Kenyans Call Barack Obama “Our Son”


On a cool Saturday afternoon, the day
before Kenya celebrates Madaraka Day (June 1, 1963 — the date the country
attained internal self-rule), several of my colleagues from Population Action International (PAI) and I are having
lunch at the home of Rosemarie Muganda-Onyando in Nairobi.

Rosemarie, the
director of the Centre for the Study of Adolescence and a dear friend of
PAI’s, has been instrumental in arranging logistics and interviews as we
film our latest documentary. She has gathered over a dozen people, many of whom work in
reproductive health, in her
lovely living room for a traditional Kenyan meal. Our conversation topics range from our children to
USAID to Nairobi’s biblical traffic jams.

It is only after many of the guests
have left and there are just six women remaining that the conversation
turns to the presidential elections in the U.S. There is such passion as
the Kenyan women talk about Barack Obama.

"He is our son," one
states emphatically.

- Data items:
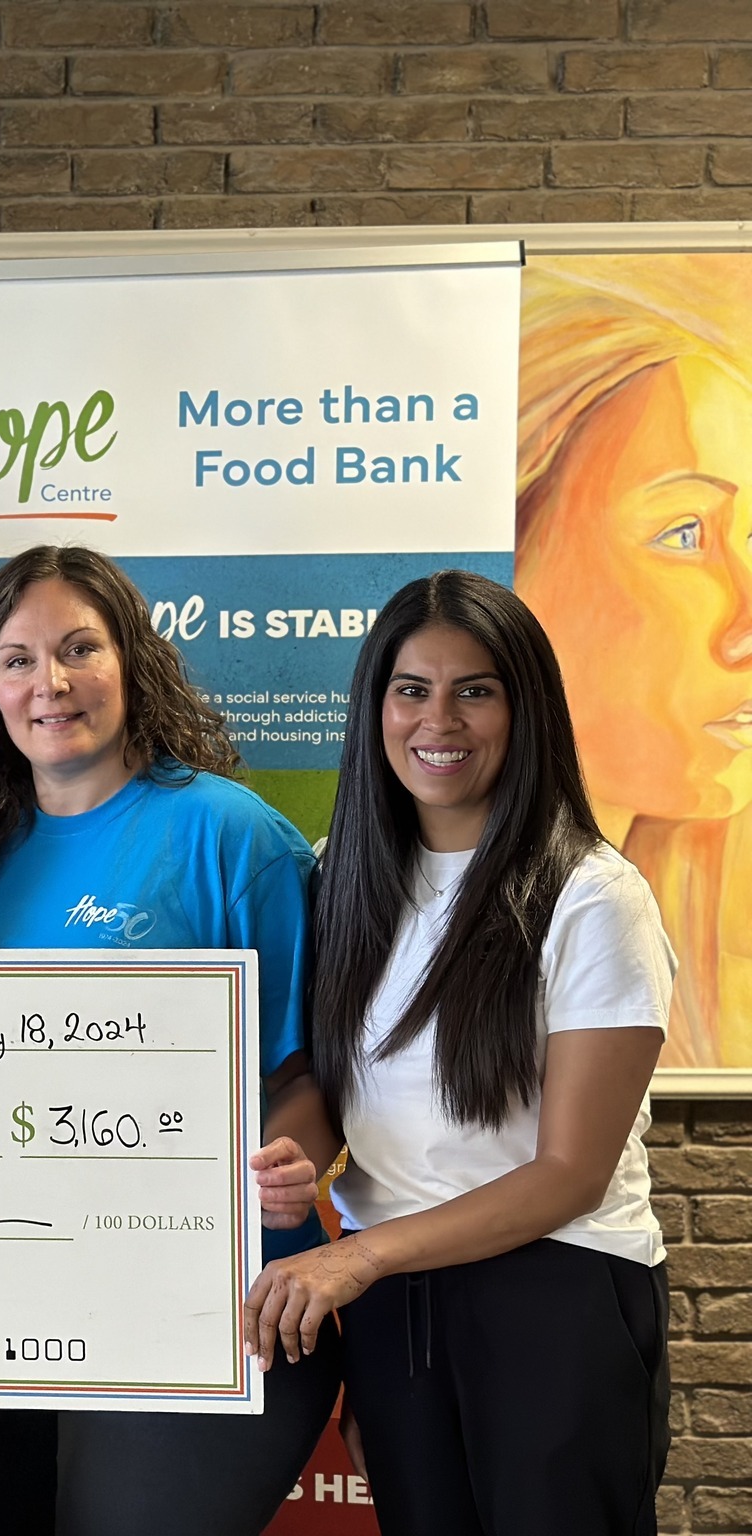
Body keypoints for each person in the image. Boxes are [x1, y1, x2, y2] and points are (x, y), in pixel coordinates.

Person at [246, 570, 673, 1536]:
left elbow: (570, 1172)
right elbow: (324, 1073)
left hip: (555, 1287)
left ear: (526, 710)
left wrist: (358, 1265)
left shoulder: (594, 895)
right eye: (412, 689)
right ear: (376, 706)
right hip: (400, 1299)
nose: (440, 719)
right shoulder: (342, 872)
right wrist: (297, 1154)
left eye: (475, 689)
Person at [0, 544, 339, 1536]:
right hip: (6, 1303)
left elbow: (307, 1073)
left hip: (210, 1301)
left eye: (78, 649)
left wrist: (297, 1159)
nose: (49, 683)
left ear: (132, 660)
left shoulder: (227, 836)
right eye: (17, 659)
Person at [514, 257, 752, 1065]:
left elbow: (574, 1175)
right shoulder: (368, 882)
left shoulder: (620, 902)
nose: (745, 624)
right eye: (683, 533)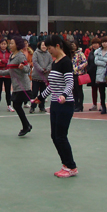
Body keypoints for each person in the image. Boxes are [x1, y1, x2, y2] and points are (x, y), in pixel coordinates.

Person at [34, 35, 77, 178]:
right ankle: (65, 164)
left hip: (65, 104)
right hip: (55, 104)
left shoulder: (66, 62)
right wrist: (41, 97)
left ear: (57, 46)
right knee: (54, 136)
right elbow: (52, 85)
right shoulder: (55, 62)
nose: (49, 51)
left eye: (50, 48)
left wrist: (64, 95)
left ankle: (71, 166)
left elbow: (70, 83)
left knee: (61, 136)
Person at [0, 36, 32, 136]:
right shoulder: (11, 55)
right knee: (16, 105)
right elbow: (10, 70)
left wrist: (22, 67)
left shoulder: (20, 56)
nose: (10, 45)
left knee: (16, 105)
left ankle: (26, 126)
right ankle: (27, 125)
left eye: (12, 43)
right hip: (16, 85)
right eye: (10, 43)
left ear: (17, 45)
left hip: (22, 85)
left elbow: (28, 69)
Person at [30, 40, 52, 114]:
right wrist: (41, 69)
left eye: (45, 45)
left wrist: (47, 69)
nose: (44, 47)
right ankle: (32, 107)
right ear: (40, 46)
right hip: (36, 77)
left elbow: (51, 63)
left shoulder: (48, 54)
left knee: (43, 93)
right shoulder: (36, 53)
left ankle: (42, 107)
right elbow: (35, 62)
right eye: (42, 45)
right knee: (34, 93)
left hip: (45, 77)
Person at [0, 38, 13, 112]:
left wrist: (2, 61)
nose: (3, 45)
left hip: (8, 74)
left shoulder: (10, 53)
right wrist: (4, 63)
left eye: (5, 44)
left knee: (8, 90)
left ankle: (9, 105)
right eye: (2, 44)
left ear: (7, 45)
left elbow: (10, 62)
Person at [85, 38, 102, 111]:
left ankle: (102, 104)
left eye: (96, 44)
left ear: (99, 44)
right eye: (93, 44)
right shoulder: (91, 53)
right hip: (92, 73)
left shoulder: (101, 52)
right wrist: (88, 70)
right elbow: (88, 62)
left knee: (101, 90)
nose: (94, 45)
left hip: (100, 73)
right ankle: (94, 104)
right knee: (94, 89)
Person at [71, 42, 87, 112]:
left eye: (74, 45)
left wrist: (78, 68)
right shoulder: (70, 54)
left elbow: (85, 62)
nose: (73, 47)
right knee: (73, 90)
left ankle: (80, 105)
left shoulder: (80, 53)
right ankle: (76, 104)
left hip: (78, 74)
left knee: (79, 90)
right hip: (71, 74)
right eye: (72, 46)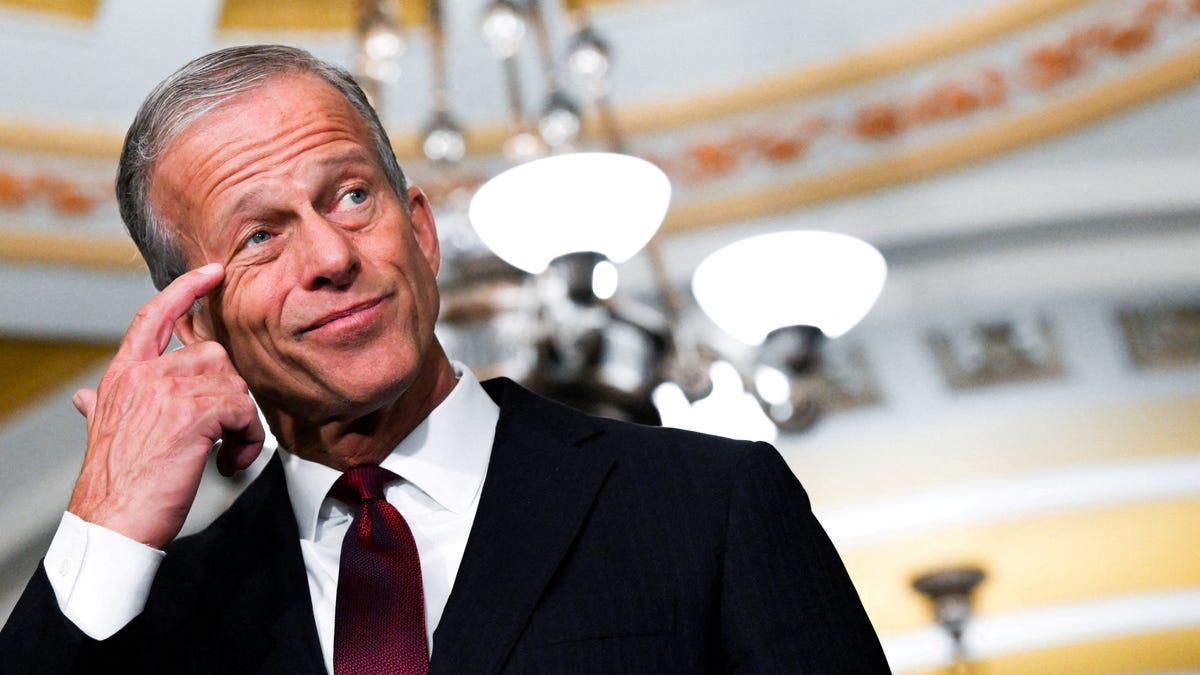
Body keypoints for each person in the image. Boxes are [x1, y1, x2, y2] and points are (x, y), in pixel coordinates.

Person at [0, 45, 889, 674]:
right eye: (261, 236)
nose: (330, 257)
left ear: (419, 229)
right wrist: (102, 522)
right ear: (197, 328)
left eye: (351, 196)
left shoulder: (709, 503)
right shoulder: (155, 620)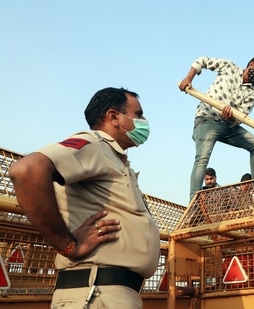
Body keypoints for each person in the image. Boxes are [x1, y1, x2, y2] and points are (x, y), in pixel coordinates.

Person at [9, 87, 160, 309]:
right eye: (138, 114)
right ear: (113, 117)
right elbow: (27, 171)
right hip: (96, 293)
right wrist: (67, 245)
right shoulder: (95, 144)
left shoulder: (115, 158)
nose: (143, 121)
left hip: (111, 294)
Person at [178, 55, 254, 200]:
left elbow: (242, 115)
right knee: (202, 158)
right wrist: (189, 78)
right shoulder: (229, 67)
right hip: (207, 119)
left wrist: (231, 117)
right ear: (251, 65)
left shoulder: (253, 93)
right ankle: (194, 203)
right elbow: (202, 61)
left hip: (228, 126)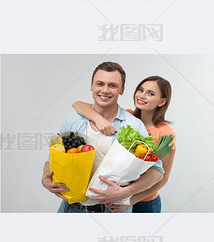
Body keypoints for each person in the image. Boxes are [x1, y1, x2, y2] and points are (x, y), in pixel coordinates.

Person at [41, 62, 164, 213]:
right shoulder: (72, 122)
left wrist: (127, 192)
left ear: (122, 89)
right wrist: (45, 177)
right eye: (100, 83)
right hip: (71, 208)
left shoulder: (133, 125)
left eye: (112, 85)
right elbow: (51, 159)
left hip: (112, 210)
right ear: (92, 85)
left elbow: (157, 172)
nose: (105, 90)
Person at [72, 75, 176, 213]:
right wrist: (98, 119)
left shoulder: (165, 133)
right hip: (113, 197)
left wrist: (129, 200)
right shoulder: (126, 118)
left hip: (144, 201)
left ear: (162, 101)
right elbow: (78, 105)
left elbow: (163, 178)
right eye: (140, 90)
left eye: (150, 93)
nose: (142, 96)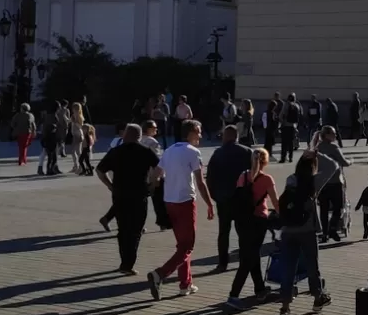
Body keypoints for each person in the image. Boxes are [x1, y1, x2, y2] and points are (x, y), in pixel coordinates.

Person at [148, 118, 214, 299]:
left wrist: (158, 189)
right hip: (185, 202)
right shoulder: (193, 152)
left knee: (182, 246)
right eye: (199, 131)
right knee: (187, 246)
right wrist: (209, 203)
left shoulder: (169, 151)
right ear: (191, 133)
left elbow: (156, 175)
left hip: (170, 202)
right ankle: (159, 274)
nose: (200, 135)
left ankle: (185, 284)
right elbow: (200, 182)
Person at [96, 124, 160, 276]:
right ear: (139, 136)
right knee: (136, 230)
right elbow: (159, 168)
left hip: (119, 194)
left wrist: (110, 186)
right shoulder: (145, 151)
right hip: (139, 195)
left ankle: (124, 262)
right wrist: (153, 183)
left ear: (125, 136)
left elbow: (99, 170)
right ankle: (129, 263)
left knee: (123, 229)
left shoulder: (115, 151)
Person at [274, 152, 331, 315]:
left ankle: (284, 309)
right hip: (307, 230)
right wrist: (319, 153)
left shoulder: (291, 179)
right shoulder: (314, 181)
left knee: (288, 269)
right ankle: (317, 299)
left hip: (289, 230)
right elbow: (334, 167)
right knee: (312, 266)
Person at [226, 148, 278, 306]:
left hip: (241, 221)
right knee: (248, 259)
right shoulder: (267, 179)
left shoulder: (243, 176)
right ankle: (233, 295)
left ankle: (260, 289)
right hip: (258, 221)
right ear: (265, 162)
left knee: (252, 255)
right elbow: (276, 202)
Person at [207, 125, 253, 272]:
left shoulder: (217, 153)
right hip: (242, 199)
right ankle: (245, 260)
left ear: (225, 137)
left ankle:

- Exercise tasks:
**1.** Please answer these questions using the passage about Kenyans and Barack Obama:
(a) What event does the date June 1, 1963 mark?
(b) What organization does Rosemarie Muganda-Onyando direct?
(c) How many women are still there when the conversation turns to the U.S. presidential elections?
**2.** Continue the passage about Kenyans and Barack Obama from its last sentence.
None of the data items is needed for this work.

- Expected results:
**1.**
(a) It is the date Kenya attained internal self-rule, celebrated as Madaraka Day.
(b) She directs the Centre for the Study of Adolescence.
(c) Six women remain.

**2.**
They speak with awe of his father’s birthplace in
Nyanza Province, more than five hours away from where we are sitting in
Nairobi. Barack’s father was "brilliant," a woman says.

"Everyone
talked about how smart he was. It is the fish they eat there. You eat the
head of the fish and all the wisdom goes straight to your own head."
The women nod in agreement, assuming the senior Obama ate a lot of fish
heads.

Those of us from the States are grilled
about Obama’s chances of winning the election; there is no doubt in their
minds that he will win the nomination.

I ask if they would be this excited
if another African-American were poised to win the Democratic nomination
for president: Is it about race or is it about ancestry?

One woman shakes
her head and says, "Barack [they almost always call him by his first
name] is special. When he was just a teenager, he made the long journey
to his father’s village. He had to ride on the back of a truck. How many
teenagers would do that?"

Earlier in the lunch, an earnest young
man sitting next to me tells me that his greatest wish is to visit the
U.S. He says that he and his friends call the U.S. "Heaven."
While I try to give him a more realistic view of my country, he remains
steadfast. His parting words are, "Soon I will find a way to see the
United States."

As these well-educated, politically aware women talk
about the positive changes an Obama presidency would bring to the world,
I am reminded once again how small our global
nation can seem sometimes.
And, the women say, on the day after their "son"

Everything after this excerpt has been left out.